**Passage**
Bernhardt Martin Esau, also Bernhard or Bernard (born 9 December 1957), is a Namibian politician.  A member of the South West Africa People's Organization (SWAPO), Esau has been a member of the National Assembly since being nominated by President Sam Nujoma and subsequently elected in the 1994 Namibian general election. 

Esau became a member of parliament in 1995 and joined cabinet in 1999 as deputy minister of Trade and Industry. In 2010 he was promoted to Minister of Fisheries and Marine Resources, a portfolio he held until November 2019 when he was forced to resign in the wake of the Fishrot scandal.

Career
Esau was born in Swakopmund, Erongo Region on 9 December 1957. He earned his matric at St. Josephs Training College in Döbra in 1977 and graduated from the University of Fort Hare in 1984 with a degree in Commerce. Esau rose through the Mineworkers Union of Namibia to become secretary general of the umbrella National Union of Namibian Workers (NUNW) in 1991. In 1992, during a time of debate concerning the role of Namibia's trade unions, Esau favored maintaining an alliance with SWAPO. However, Esau later in 1994 suggested that the trade unions could form their own political party if workers' rights continued to be ignored by the SWAPO government.

**Records**
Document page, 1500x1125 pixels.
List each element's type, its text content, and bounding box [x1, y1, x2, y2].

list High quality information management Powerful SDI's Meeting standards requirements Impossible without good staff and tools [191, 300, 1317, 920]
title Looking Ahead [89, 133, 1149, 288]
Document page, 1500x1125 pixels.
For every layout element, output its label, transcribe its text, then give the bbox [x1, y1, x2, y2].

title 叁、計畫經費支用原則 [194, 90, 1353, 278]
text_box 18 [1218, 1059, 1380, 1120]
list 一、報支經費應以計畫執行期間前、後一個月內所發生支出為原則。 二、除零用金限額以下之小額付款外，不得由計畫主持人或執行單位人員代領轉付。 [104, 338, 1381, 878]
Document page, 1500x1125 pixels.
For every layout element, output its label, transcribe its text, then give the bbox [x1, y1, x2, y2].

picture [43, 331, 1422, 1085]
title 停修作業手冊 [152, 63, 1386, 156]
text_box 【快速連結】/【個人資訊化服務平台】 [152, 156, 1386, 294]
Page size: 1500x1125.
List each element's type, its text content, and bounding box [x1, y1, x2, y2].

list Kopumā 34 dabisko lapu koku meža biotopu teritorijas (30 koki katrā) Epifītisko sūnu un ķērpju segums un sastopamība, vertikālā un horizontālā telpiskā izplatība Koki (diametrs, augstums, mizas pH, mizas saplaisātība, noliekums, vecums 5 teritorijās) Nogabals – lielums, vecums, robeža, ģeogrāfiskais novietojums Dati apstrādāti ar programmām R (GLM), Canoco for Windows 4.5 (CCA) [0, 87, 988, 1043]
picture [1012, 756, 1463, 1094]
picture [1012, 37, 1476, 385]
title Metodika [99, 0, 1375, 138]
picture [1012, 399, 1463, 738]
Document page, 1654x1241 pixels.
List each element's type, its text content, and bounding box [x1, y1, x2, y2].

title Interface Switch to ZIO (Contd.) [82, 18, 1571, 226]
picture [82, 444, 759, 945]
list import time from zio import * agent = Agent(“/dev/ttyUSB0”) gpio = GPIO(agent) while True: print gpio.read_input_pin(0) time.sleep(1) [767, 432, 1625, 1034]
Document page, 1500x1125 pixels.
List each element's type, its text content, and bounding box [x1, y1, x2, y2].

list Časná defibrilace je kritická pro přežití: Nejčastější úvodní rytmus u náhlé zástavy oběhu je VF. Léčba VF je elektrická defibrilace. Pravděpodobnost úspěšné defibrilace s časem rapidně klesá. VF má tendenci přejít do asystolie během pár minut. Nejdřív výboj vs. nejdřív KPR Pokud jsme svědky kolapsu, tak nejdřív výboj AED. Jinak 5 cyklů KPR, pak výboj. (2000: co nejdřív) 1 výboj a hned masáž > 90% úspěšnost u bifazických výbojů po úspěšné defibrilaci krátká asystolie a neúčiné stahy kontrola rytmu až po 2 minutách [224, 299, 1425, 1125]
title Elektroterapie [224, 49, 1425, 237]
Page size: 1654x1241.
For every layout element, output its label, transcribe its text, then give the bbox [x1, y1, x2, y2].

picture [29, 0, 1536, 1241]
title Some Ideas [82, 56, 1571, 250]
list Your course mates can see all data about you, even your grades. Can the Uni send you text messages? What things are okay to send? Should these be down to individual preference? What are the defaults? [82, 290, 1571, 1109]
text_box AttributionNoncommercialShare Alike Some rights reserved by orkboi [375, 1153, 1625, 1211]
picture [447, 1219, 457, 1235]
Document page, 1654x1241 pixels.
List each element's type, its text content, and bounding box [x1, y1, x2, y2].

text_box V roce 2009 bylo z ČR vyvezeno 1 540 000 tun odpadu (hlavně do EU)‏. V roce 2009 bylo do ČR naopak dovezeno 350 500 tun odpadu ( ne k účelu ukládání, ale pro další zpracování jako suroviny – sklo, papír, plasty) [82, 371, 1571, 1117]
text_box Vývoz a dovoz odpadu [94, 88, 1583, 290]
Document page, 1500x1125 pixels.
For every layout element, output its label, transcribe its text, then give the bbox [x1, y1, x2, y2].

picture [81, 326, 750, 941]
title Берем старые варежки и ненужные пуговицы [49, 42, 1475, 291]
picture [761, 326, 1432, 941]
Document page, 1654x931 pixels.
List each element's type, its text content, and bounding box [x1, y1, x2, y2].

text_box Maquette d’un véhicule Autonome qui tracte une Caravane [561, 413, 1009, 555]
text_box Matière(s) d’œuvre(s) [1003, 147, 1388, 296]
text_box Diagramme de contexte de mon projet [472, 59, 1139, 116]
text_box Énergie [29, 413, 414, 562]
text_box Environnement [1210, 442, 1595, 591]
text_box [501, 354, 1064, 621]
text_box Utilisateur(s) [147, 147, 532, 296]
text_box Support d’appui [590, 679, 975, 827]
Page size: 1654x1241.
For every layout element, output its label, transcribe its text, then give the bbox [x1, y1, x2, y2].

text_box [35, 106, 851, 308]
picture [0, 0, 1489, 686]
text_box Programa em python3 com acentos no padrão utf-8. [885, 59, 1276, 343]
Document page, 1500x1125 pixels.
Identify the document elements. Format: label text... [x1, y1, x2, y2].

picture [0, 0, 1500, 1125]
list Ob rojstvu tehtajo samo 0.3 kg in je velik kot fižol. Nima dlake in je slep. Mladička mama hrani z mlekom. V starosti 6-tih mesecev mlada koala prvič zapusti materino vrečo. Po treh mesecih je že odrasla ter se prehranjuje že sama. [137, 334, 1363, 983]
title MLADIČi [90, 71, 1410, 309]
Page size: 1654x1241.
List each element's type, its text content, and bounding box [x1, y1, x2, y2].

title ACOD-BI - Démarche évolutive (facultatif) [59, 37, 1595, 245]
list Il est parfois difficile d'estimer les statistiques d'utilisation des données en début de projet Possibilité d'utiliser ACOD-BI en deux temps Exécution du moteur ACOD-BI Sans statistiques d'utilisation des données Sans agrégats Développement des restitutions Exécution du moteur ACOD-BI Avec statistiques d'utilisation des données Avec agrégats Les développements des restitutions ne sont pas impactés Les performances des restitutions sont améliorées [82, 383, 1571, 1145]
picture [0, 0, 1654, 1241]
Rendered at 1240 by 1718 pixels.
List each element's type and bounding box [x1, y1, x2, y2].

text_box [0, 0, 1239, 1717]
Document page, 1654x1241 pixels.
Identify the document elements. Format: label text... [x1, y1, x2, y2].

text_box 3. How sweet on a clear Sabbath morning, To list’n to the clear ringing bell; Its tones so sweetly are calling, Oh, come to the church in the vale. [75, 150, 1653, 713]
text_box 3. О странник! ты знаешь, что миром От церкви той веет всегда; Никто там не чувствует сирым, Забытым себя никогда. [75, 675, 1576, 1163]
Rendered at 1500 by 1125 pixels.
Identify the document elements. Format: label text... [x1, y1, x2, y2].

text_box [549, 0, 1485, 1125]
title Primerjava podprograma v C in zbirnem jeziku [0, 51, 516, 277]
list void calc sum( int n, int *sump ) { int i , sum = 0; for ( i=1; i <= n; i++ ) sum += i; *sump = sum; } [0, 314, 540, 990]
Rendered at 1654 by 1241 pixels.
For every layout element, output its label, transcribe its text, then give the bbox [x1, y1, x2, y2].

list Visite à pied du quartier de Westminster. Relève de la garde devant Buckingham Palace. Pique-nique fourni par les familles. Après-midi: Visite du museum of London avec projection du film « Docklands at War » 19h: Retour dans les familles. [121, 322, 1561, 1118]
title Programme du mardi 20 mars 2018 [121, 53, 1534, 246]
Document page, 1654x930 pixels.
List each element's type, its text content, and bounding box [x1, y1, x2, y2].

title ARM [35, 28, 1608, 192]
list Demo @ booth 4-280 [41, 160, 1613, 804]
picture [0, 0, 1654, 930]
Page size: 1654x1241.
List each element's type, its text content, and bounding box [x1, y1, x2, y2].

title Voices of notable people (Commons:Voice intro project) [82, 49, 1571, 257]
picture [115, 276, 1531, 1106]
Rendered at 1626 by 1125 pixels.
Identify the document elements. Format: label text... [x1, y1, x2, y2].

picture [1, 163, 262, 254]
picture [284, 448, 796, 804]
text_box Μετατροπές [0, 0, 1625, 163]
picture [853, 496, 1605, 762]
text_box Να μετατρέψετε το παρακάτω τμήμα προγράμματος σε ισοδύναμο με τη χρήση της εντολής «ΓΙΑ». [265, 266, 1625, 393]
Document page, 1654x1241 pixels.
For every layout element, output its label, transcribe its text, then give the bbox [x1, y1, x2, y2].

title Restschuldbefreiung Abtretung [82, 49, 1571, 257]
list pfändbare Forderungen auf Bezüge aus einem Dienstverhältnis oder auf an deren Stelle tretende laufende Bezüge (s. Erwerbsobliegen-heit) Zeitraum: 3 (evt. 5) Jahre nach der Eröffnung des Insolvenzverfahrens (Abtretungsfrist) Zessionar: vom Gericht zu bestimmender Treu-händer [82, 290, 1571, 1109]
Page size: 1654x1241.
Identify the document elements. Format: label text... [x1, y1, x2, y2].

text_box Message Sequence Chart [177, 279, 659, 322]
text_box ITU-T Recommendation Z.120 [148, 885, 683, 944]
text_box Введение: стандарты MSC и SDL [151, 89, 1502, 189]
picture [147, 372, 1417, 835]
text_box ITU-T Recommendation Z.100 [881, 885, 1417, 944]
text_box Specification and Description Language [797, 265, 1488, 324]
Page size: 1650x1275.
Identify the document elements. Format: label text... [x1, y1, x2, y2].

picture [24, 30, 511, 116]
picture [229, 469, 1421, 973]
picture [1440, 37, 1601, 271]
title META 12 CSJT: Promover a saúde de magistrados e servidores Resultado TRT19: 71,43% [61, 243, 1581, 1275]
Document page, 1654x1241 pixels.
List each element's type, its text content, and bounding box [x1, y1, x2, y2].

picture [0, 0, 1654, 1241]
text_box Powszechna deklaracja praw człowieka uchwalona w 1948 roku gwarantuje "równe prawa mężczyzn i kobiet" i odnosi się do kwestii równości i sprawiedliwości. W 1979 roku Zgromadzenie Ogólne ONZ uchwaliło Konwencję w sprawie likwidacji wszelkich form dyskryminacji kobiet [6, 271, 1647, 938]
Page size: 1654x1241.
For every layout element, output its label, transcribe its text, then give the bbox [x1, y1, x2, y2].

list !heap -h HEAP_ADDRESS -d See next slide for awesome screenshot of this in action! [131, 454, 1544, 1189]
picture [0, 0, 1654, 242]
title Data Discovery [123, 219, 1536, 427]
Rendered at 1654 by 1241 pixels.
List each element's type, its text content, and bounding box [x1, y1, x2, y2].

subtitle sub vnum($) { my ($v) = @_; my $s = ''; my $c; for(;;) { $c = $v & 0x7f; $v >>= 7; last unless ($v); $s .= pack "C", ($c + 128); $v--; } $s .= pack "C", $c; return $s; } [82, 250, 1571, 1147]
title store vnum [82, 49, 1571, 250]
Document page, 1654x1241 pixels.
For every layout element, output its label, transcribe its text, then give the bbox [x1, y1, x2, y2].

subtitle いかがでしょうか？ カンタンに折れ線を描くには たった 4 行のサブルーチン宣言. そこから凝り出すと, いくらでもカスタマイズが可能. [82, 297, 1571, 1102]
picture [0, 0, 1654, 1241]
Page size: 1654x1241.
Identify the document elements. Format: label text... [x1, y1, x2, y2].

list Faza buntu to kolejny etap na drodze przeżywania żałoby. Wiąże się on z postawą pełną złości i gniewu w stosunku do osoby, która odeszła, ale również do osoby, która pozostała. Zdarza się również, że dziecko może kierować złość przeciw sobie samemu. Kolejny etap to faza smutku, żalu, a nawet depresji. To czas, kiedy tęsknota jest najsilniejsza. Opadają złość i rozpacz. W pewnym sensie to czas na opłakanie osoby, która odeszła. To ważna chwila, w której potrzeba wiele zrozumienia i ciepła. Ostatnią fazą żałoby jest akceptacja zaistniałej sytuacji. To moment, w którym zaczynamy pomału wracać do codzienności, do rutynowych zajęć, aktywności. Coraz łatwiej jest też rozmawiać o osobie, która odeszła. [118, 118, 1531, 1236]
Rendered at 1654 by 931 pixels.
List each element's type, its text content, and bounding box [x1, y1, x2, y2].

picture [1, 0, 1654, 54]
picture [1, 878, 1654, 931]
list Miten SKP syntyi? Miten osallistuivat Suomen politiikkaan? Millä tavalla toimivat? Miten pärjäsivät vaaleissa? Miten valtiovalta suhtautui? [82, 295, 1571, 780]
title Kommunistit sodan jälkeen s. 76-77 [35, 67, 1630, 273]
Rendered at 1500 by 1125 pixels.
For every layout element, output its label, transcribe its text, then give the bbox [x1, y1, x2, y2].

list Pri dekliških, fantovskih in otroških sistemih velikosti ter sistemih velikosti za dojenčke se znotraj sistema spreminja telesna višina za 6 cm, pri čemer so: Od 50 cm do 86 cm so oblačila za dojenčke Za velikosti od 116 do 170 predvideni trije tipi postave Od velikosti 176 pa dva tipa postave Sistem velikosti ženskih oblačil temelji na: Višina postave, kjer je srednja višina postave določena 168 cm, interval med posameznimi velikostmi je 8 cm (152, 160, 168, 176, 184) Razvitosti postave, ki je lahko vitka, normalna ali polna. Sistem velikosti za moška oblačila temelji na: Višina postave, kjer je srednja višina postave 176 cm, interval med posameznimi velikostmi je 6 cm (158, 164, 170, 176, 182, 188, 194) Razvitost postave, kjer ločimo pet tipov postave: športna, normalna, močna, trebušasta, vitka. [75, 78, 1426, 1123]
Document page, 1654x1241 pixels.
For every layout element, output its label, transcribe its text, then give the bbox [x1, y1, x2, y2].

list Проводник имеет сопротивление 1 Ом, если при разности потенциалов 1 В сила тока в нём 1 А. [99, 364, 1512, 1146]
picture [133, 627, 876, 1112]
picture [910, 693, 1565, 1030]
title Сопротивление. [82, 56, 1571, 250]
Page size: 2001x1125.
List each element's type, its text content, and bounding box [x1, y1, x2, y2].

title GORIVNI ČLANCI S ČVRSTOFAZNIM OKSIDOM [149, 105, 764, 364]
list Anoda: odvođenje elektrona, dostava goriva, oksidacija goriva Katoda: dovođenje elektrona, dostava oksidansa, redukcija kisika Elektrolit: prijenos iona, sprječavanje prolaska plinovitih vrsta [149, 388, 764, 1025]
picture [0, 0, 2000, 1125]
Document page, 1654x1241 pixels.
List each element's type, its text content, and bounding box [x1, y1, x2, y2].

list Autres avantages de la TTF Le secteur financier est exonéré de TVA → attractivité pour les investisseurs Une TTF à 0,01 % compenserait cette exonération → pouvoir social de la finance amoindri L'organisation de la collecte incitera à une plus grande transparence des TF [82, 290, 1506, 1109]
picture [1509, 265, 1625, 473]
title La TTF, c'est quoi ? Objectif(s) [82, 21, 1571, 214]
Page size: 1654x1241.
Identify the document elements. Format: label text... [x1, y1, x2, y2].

**Exercises to complete**
1 – Answer these from the text on Bernhardt Esau:
(a) In what year did Esau join cabinet, and in which post?
(b) From which university did he graduate in 1984?
(c) What post did he reach in 1991?
2 – Carry on the text on Bernhardt Esau from where it ends.

**Expected responses**
1 –
(a) 1999, as deputy minister of Trade and Industry.
(b) The University of Fort Hare.
(c) Secretary general of the National Union of Namibian Workers (NUNW).

2 –
In the same year he was placed on the National Assembly list for SWAPO and was voted into the National Assembly in the parliamentary election. Esau was a member of the politburo of SWAPO from 1991 to 1997, and of the central committee of the party since 1991. As deputy minister of Trade and Industry, Esau supported liberal economic policies, including the setting up of export processing zones in Namibia where labour laws do not apply. From March 2010 Esau served as Minister of Fisheries and Marine Resources. In president Hage Geingob's cabinet, appointed in March 2015, Esau was retained in his post.

Bribery scandal
In November 2019 he was forced to resign over allegations that he took bribes in exchange for providing fishing quotas to the Icelandic fishing company Samherji. He was subsequently arrested on these charges, along with the former justice minister Sacky Shanghala.

Private life
Esau is married to Swamma Mbulu since the 1980s. The couple has four children. They own a house in Windhoek's Hochland Park suburb, a plot in Otjiwarongo, and the  farm Dakota in Omaheke Region.

References

1957 births
Living people
Members of the National Assembly (Namibia)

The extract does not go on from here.